Tell you what Arthur Koestler thought. In 1964 he wrote a tome on the subject, The Act of Creation, the burden of whose 751 pages, is that all humor, scientific discoveries, and works of art occur when two worlds collide. He put it rather more ponderously, “when two matrices bisociate.” By this he meant, when two frames of reference [each with its own rules of logic] are unexpectedly juxtaposed. Abstract and boring enough for ya, so far?
Consider this visual joke: Penny the Cucamonga cat is “wearing” a [photo-shopped] party hat, looking anything-but-in-a-party-mood, being held by my daughter [most of whose festive facial expression I have discreetly cropped away, to preserve her privacy]. Koestler would say that there are at least two matrices bisociating here. Penny, a cat, is impersonating a human “party animal,” which is also a pun; and the obvious photo-shopping of the party hat is my daughter’s mockery of the shoddy paparazzi “photo-journalism” ubiquitous in LA, where this picture was taken. Not unlike those ancient philosophers, Koestler believed that in all humor there is an element of defensive-aggression, against the butt of the joke. In this case, the joke is metaphorically on Penny [since we know how much pets detest wearing silly human costumes for gag photos]; but it’s actually on the paparazzi. Geddit?
Let’s go back to my fave joke, introduced in the “Funny Bone” post. “Horse walks into a bar. Bartender says, ‘Why the long face?'” One matrix is the well-worn, formulaic [mostly New York-based] genre of “guy-walks-into-a-bar-bartender-says-why-the-long-face?” joke. This collides with a more obscure joke tradition [mostly in Ireland & the UK], of placing horses in unusual settings. Back in the day, there was a series of print ads for whiskey, using the slogan, “You can take a White Horse anywhere.” Near the beginning of the cult Irish flick, Into the West, a [white] horse is taken by lift up to the top floor of a council housing flat in Dublin, and the human passengers on the lift don’t bat an eye. [A nod to the whiskey slogan.] That gets the horse into the bar, in my fave joke. The second matrix is a pun: a play on the words, “long face.”

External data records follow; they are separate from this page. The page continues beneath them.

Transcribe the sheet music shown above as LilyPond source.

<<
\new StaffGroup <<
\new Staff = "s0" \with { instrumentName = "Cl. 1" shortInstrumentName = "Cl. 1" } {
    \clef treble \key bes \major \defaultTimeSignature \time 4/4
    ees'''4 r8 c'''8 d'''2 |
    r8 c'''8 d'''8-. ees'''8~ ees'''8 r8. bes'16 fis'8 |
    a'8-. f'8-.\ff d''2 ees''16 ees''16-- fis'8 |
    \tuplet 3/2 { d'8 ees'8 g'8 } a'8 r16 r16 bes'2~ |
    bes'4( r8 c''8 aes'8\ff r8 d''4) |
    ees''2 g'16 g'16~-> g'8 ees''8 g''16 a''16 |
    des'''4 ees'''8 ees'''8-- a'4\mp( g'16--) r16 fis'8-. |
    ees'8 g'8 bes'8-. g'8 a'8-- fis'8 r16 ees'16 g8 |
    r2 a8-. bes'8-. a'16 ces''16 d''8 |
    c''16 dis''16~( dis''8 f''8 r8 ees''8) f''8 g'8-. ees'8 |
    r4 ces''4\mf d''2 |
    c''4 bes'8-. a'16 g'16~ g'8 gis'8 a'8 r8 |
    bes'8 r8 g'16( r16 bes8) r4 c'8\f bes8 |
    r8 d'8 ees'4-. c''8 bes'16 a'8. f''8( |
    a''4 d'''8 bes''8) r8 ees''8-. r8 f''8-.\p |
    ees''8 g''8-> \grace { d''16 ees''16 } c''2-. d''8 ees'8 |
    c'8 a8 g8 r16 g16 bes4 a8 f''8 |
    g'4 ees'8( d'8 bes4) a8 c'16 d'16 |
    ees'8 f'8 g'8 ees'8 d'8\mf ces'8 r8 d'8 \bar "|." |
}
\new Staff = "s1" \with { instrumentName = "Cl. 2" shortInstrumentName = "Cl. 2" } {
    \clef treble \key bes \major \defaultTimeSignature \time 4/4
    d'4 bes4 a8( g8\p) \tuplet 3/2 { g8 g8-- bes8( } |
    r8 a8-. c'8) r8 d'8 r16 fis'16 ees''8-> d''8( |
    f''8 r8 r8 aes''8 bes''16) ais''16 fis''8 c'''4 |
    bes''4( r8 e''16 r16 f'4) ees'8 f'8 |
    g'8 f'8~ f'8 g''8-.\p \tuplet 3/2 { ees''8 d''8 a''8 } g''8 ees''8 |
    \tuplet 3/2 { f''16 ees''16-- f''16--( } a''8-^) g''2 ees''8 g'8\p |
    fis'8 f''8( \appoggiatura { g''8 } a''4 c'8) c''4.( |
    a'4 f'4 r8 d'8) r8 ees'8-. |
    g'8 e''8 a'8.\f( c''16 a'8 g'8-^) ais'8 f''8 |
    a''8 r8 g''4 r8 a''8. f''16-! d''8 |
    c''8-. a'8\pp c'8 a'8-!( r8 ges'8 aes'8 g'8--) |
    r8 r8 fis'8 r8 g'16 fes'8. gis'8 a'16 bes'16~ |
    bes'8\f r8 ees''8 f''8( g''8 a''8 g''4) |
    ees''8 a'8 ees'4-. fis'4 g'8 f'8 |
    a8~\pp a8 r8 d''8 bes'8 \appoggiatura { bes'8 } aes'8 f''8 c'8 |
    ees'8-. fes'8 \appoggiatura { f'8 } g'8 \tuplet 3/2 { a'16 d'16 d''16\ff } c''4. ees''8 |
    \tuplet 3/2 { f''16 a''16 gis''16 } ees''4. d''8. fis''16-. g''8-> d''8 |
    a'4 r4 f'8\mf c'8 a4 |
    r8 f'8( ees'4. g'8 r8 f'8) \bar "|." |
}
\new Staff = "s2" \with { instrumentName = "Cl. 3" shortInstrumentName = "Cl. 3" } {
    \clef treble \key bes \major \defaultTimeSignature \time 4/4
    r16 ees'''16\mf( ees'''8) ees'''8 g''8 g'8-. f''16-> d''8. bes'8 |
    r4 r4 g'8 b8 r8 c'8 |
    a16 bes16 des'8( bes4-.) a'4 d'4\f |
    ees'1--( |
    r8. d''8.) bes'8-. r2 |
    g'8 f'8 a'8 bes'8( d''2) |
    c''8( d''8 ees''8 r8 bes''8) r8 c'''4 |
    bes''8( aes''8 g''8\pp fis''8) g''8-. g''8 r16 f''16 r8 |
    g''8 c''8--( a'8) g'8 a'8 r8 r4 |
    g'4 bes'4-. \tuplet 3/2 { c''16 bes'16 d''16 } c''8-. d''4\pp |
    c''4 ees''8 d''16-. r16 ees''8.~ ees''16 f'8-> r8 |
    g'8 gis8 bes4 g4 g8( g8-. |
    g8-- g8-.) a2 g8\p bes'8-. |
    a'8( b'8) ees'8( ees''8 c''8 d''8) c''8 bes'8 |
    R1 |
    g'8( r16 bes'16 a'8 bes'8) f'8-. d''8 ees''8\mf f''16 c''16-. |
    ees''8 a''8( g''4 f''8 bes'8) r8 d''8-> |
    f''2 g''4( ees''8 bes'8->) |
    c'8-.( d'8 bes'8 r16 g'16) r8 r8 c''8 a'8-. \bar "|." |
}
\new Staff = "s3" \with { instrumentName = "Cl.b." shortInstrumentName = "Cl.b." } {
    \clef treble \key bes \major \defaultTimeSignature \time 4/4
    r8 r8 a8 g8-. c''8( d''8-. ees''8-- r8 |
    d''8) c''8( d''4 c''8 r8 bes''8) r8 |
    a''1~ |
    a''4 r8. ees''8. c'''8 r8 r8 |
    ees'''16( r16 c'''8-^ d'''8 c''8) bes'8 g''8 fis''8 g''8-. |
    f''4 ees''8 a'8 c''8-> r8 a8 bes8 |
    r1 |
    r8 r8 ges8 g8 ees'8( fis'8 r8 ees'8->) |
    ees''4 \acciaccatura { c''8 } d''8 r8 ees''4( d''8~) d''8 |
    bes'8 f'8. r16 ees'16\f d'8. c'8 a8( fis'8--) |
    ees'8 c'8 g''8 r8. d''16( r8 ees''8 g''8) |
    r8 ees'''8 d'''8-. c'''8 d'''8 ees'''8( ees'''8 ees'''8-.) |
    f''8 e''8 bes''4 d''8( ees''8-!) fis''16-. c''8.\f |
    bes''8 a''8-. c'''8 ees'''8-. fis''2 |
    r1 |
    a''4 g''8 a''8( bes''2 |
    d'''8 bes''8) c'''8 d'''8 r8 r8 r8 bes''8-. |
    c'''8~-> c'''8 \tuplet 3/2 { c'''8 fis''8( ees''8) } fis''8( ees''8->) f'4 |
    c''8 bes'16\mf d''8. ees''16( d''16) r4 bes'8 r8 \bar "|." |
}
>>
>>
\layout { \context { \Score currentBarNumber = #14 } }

But where’s the element of defensive-aggression in this oh-so-sophisticated joke? The butt of the joke is the genre of joke, itself. It is what Jon Stewart would call a meta-joke. It is a joke about a type of joke. Probably, it resonates most with those of us who have tried to “be funny,” for a living [or for a grade in acting school].
Those of you who remember Jakobsen’s six Speech Functions will be raising your hands and “chirping” [@ 50 KHz], “Oooh! Oooh! This is Poetic Speech we’re talking about! Designed to Tell the Ugly Truth without Suffering the Ugly Consequences.” That is exactly what we are talking about. The teller of the joke [little David] gets to poke fun at big, bad Goliath; and the laughers at the joke get to expend their adrenaline in a non-combative manner. If they laugh until they cry, they even get to purge themselves of some cortisol. Goliath is mocked, but everybody survives. That’s what Koestler thought; and his most enduring book is Darkness at Noon, a repudiation of the “Goliath” of Communism, with whom he had previously cast his lot in the 1930s.
Now, back to Jaak’s laughing rats and tickling. [I’ll leave the cocaine commentary to the Wallabies among you.] Koestler believed that what rats [and little children] find laughable about tickling is that it is a mock attack. It’s funny because they know they are not really in danger of pain & suffering. The tickler is only impersonating an attacker. If actual pain results, or even the fear of pain, it’s no laughing matter. In fact, Jaak found, if even one cat hair [a signifier of threat from a predator] is in the room where a rat is being tickled, the rat will not “chirp” [@ 50 KHz]; it will bum [@ 22 KHz].
The rough-and-tumble play of all baby mammals produces “chirps” of glee. In developmental psychology, this epitomizes the concept, “This is only pretend.” Sigmund’s daughter, Anna Freud [she of the German Shepherd “Wolf”], called this Regression in the Service of the Ego one of the most important defenses older humans can use, as a respite from the real [not mock] threats in their lives. When we laugh at Jon Stewart poking fun at Kim Jong Il, we are pretending that the threat that little martinet poses to the world is “only pretend.” For that little moment, we are regressing to a childlike belief that Kim is just a joke [and giving our overtaxed limbic system a rest].
So, go ahead and laugh it up, folks. Feels great, doesn’t it?